Wednesday, November 29, 2006
Allâhumma Ballighnâ Ramadhân
Oleh : Ulfa Mariatul Qibtiyah*

Fajar 1 Syawal telah menyingsing di ufuk timur, lantunan "Allahu Akbar Allahu Akbar Allahu Akbar" bergema di jagad alam raya ini. Takbir, Tahmid, dan Tahlil tak henti-hentinya dilantunkan umat Islam sebagai ungkapan rasa syukur atas nikmat yang tak terhingga, yaitu syukur setelah sebulan penuh kita di tempa dalam Madrasah Ramadhan yang sarat nilai dan makna. Kita sebagai insan Muslim, dengan wajah yang cerah melangkahkan kaki menuju Masjid atau lapangan untuk melaksanakan shalat Ied berjamaah, setelah usai shalat kita berjabat tangan saling bermaaf-maafan yang bertujuan untuk menghapus segala kesalahan yang ada diantara sesama Muslim, baik yang disengaja atau tidak di sengaja.

Begitu agung pesan-pesan Ramadhan yang hendak Allah sampaikan kepada insan yang beriman, melalui beragam 'amaliyah 'ubudiyah seperti shaum, shalat tarawih, tilawah Al-Qur'an, sedekah, zakat, dan i'tikaf, karena Allah Swt. ingin agar pesan-pesan Ramadhan itu kita tangkap, hayati, dan diaktualisasikasn dalam keseharian hidup kita sehingga kita semua diharapkan menjadi insan yang bertakwa.

Sekarang kita telah menggapai kemenangan itu, kemenangan Idul Fitri, yang berarti kembali kepada kesucian (fitrah).hal ini merupakan puncak pencapaian spiritualitas yang sangat kita damba dan tentunya membahagiakan diri kita sebagai Muslim. Akan tetapi kita perlu merenung sejenak. Sudahkah kita meraih tujuan dari shaum Ramadhan kita? Sudahkah kita memperoleh penyucian jiwa (tazkiyatun-Nafs) yang selama 11 bulan terlumuri oleh berbagai kotoran, noda, dan dosa yang telah mereduksi nilai kemanusiaan kita? hanya diri kita pribadi yang bisa menjawab pertanyaan diatas. So pasti kita tidak ingin Ramadhan ini menjadi ritual tahunan yang kosong tanpa makna, kita tidak ingin ibadah Ramadhan ini seperti tong kosong yang nyaring bunyinya, karena kita tidak tau apakah kita masih diizinkan oleh-Nya untuk bertemu kembali dengan Ramadhan tahun depan? Boleh jadi usia kita hanya tinggal hari ini atau detik ini, berprinsiplah "hanya hari ini aku hidup". Jika memang hanya hari ini kita masih bisa bernafas kenapa kita harus mengakhirkan waktu shalat, merasa dengki, berghibah, tidak menolong orang yang membutuhkan, menunda-nunda untuk mengintrospeksi diri dan pekerjaan-pekerjaan lain yang sebenarnya bisa kita lakukan saat itu juga.

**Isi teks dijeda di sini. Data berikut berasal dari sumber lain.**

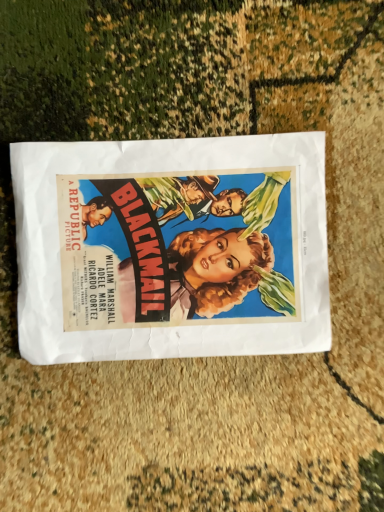
At what (x,y) coordinates should I click in order to perform the action: click on vacant area on top of vibrant paper poster at center (from a real-world perspective). Please return your answer as a coordinate pair (x, y). This screenshot has width=384, height=512. Looking at the image, I should click on (170, 246).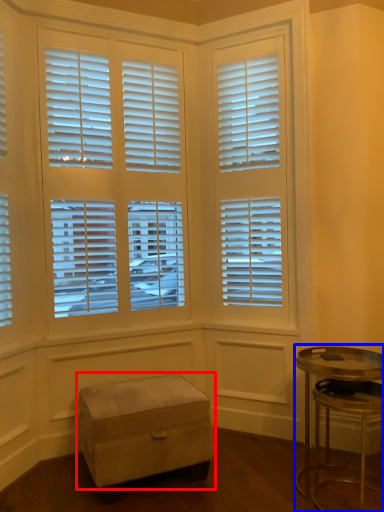
Question: Which point is closer to the camera, step stool (highlighted by a red box) or table (highlighted by a blue box)?

Choices:
 (A) step stool
 (B) table

Answer: (B)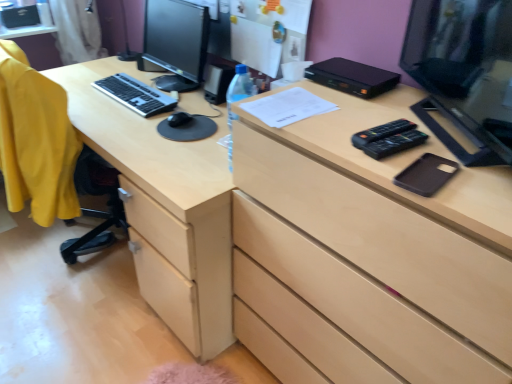
The width and height of the screenshot is (512, 384). In order to click on free area in between black glossy monitor at upper right, which ranks as the 1th computer monitor in right-to-left order, and white paper at center in this screenshot , I will do `click(368, 125)`.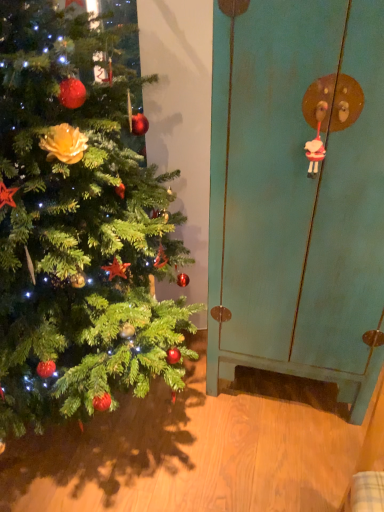
Question: Should I look upward or downward to see green matte christmas tree at left?

Choices:
 (A) up
 (B) down

Answer: (A)

Question: Does white glossy sheep at upper right appear on the left side of green matte christmas tree at left?

Choices:
 (A) no
 (B) yes

Answer: (A)

Question: Would you consider white glossy sheep at upper right to be distant from green matte christmas tree at left?

Choices:
 (A) yes
 (B) no

Answer: (B)

Question: From the image's perspective, would you say white glossy sheep at upper right is positioned over green matte christmas tree at left?

Choices:
 (A) no
 (B) yes

Answer: (B)

Question: Is white glossy sheep at upper right closer to camera compared to green matte christmas tree at left?

Choices:
 (A) yes
 (B) no

Answer: (B)

Question: From a real-world perspective, is white glossy sheep at upper right positioned under green matte christmas tree at left based on gravity?

Choices:
 (A) no
 (B) yes

Answer: (A)

Question: Is white glossy sheep at upper right surrounding green matte christmas tree at left?

Choices:
 (A) yes
 (B) no

Answer: (B)

Question: Is teal matte cabinet at right wider than white glossy sheep at upper right?

Choices:
 (A) yes
 (B) no

Answer: (A)

Question: Considering the relative sizes of teal matte cabinet at right and white glossy sheep at upper right in the image provided, is teal matte cabinet at right shorter than white glossy sheep at upper right?

Choices:
 (A) yes
 (B) no

Answer: (B)

Question: Does teal matte cabinet at right have a lesser width compared to white glossy sheep at upper right?

Choices:
 (A) yes
 (B) no

Answer: (B)

Question: Is teal matte cabinet at right facing towards white glossy sheep at upper right?

Choices:
 (A) yes
 (B) no

Answer: (A)

Question: Is teal matte cabinet at right smaller than white glossy sheep at upper right?

Choices:
 (A) yes
 (B) no

Answer: (B)

Question: Is teal matte cabinet at right next to white glossy sheep at upper right?

Choices:
 (A) yes
 (B) no

Answer: (B)

Question: From the image's perspective, is green matte christmas tree at left on top of teal matte cabinet at right?

Choices:
 (A) no
 (B) yes

Answer: (A)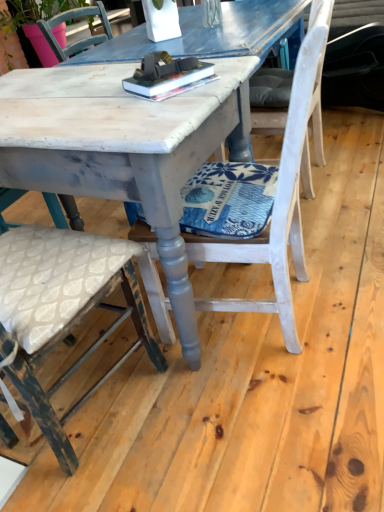
In order to click on free space in front of hardcover book at center in this screenshot , I will do `click(167, 108)`.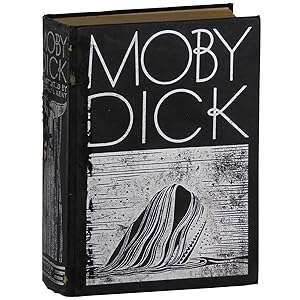
Find the location of a particular element. spine of book is located at coordinates (50, 173).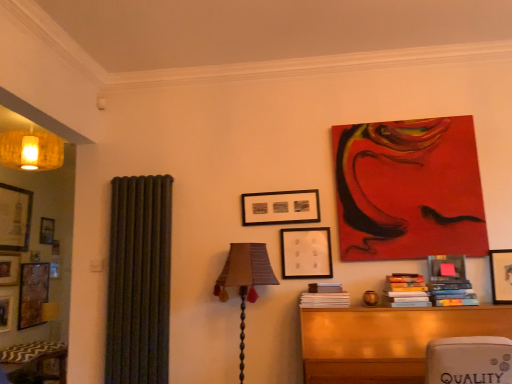
This screenshot has width=512, height=384. I want to click on hardcover books at center-right, the 2th book viewed from the left, so click(x=406, y=290).

I want to click on matte black picture frame at center, arranged as the second picture frame when viewed from the left, so pos(306,253).

Identify the location of wooden picture frame at upper right, the first picture frame in the right-to-left sequence. Image resolution: width=512 pixels, height=384 pixels. (501, 275).

What do you see at coordinates (452, 293) in the screenshot? This screenshot has width=512, height=384. I see `hardcover books at right, positioned as the third book in left-to-right order` at bounding box center [452, 293].

What do you see at coordinates (386, 340) in the screenshot?
I see `wooden table at lower right` at bounding box center [386, 340].

What do you see at coordinates (244, 281) in the screenshot? I see `textured fabric lampshade at center` at bounding box center [244, 281].

Identify the location of red acrylic painting at upper right. The image size is (512, 384). (x=408, y=189).

How distant is wooden picture frame at upper right, the third picture frame positioned from the left, from wooden book at lower right, the third book when ordered from right to left?

Result: 37.54 inches.

Which of these two, wooden picture frame at upper right, the third picture frame positioned from the left, or wooden book at lower right, the third book when ordered from right to left, is thinner?

Thinner between the two is wooden book at lower right, the third book when ordered from right to left.

Is wooden picture frame at upper right, the third picture frame in the back-to-front sequence, positioned beyond the bounds of wooden book at lower right, which ranks as the first book in left-to-right order?

Yes.

From the image's perspective, who appears lower, wooden picture frame at upper right, the third picture frame in the back-to-front sequence, or wooden book at lower right, which ranks as the first book in left-to-right order?

wooden book at lower right, which ranks as the first book in left-to-right order, is shown below in the image.

Is wooden picture frame at upper right, the 1th picture frame positioned from the front, looking in the opposite direction of textured fabric lampshade at center?

No.

Can we say wooden picture frame at upper right, the 1th picture frame positioned from the front, lies outside textured fabric lampshade at center?

Indeed, wooden picture frame at upper right, the 1th picture frame positioned from the front, is completely outside textured fabric lampshade at center.

Considering the relative positions of wooden picture frame at upper right, the third picture frame positioned from the left, and textured fabric lampshade at center in the image provided, is wooden picture frame at upper right, the third picture frame positioned from the left, to the left of textured fabric lampshade at center from the viewer's perspective?

In fact, wooden picture frame at upper right, the third picture frame positioned from the left, is to the right of textured fabric lampshade at center.

Is point (504, 291) closer to camera compared to point (240, 287)?

No, (504, 291) is further to viewer.

How distant is hardcover books at right, positioned as the third book in left-to-right order, from matte black picture frame at center, which is the 2th picture frame from back to front?

hardcover books at right, positioned as the third book in left-to-right order, is 30.01 inches away from matte black picture frame at center, which is the 2th picture frame from back to front.

Considering the relative sizes of hardcover books at right, positioned as the third book in left-to-right order, and matte black picture frame at center, arranged as the second picture frame when viewed from the left, in the image provided, is hardcover books at right, positioned as the third book in left-to-right order, thinner than matte black picture frame at center, arranged as the second picture frame when viewed from the left,?

In fact, hardcover books at right, positioned as the third book in left-to-right order, might be wider than matte black picture frame at center, arranged as the second picture frame when viewed from the left.

Is hardcover books at right, placed as the first book when sorted from right to left, with matte black picture frame at center, placed as the 2th picture frame when sorted from front to back?

No.

From a real-world perspective, is hardcover books at right, positioned as the third book in left-to-right order, on matte black picture frame at center, which is the 2th picture frame from back to front?

No.

How many degrees apart are the facing directions of black matte picture frame at center, arranged as the 3th picture frame when viewed from the front, and hardcover books at center-right, which appears as the 2th book when viewed from the right?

Kita tahu bagaimana keadaan bangsa kita tercinta saat ini, begitu banyak ujian yang menimpa bangsa Indonesia. Jauh sebelum Ramadhan, bencana demi bencana susul menyusul; krisis moral, krisis moneter, krisis sumber daya alam hingga krisis iman pun melanda para generasi Islam bangsa kita. Disamping itu bencana kemanusiaan pun datang; kerusuhan, kelaparan serta tragedi kemanusian lainya menjamur dimana-mana. Ramadhan semestinya menjadi bulan perenungan, bulan introspeksi. Dengan hanya bersedih saja tidak akan membawa hasil apa-apa, Kesabaranlah yang seharusnya menjadi sikap, disamping muhasabah untuk senantiasa merubah diri menjadi lebih baik. karena dengannya akan jiwa manusia secara fitrah akan merasa lebih damai. Ketabahan akan lebih memberikan hal-hal positif dari pada kelemahan

Mari kita jadikan Idul fitri sebagai momentum untuk melakukan koreksi menyeluruh terhadap berbagai praktek kehidupan sosial keagamaan dan kemasyarakatan kita. Agar bangsa Indonesia kembali ke fitrah. Kembali kepada Indonesia yang bercita-cita luhur. Seiring dengan cita-cita mulia para pahlawannya. Indonesia tanah air kita bersama.